Compliance and governance are two words that strike fear in the common SharePoint user. Many people liken this to the “process police,” or whomever internally is responsible for ensuring that the processes setup by the organization are followed. Of course, we all like to do things “our own way” and that small issue causes large fundamental problems for companies.
In my experience, one issue is that many organizations run and rely on is the tacit information that is maintained in our minds each day. This is the content that is never written down or documented; it is simply the knowledge of one (or many) individuals and frankly, taken for granted. This is typically the case with employees who have been with the company for many years, or in specialized fields such as legal.
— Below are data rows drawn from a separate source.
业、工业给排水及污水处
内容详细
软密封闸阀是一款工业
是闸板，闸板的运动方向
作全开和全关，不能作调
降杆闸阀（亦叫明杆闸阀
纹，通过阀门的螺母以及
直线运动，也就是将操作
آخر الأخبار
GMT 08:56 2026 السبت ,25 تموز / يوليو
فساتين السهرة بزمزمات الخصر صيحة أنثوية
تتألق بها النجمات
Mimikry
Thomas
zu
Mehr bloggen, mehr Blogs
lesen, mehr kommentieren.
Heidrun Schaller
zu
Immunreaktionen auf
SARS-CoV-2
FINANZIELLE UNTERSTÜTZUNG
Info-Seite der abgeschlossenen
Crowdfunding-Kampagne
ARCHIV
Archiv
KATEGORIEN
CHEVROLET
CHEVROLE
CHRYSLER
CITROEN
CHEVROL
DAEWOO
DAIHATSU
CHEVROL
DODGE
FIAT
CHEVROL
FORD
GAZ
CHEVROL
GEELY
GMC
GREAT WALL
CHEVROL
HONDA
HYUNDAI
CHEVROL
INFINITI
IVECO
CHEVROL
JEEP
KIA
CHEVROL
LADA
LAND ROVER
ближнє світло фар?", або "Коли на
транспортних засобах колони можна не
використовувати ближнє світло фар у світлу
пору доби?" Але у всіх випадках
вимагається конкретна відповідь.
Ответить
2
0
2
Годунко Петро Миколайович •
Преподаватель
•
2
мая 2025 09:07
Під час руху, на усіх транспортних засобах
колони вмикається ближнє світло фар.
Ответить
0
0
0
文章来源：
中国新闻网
Conversely, explicit information, the data that is documented and lives on within the organization when people depart the company, is easier to manage and set precedents against. However, this can also cause issues and strike fears of the process police mentioned above. Many organizations see this as a cultural issue; something that is systemic and rarely improves as time goes on.
On July 2, 2015, Microsoft released a compliance toolkit for Office 365, which includes Exchange, SharePoint, OneDrive and Skype to allow companies to get this important (and previously un-governed) information better managed. This is a somewhat new space for Microsoft, as this content was previously managed by third-party solutions. SharePoint users, however, are used to the eDiscovery features that were released in SharePoint 2010.
The catalyst to this enhancement was the acknowledgement that many users store critical business information within folders on Exchange. As someone who is certainly guilty of doing so, I can see how this will be critically important for organizations looking to get better hold of their tacit data.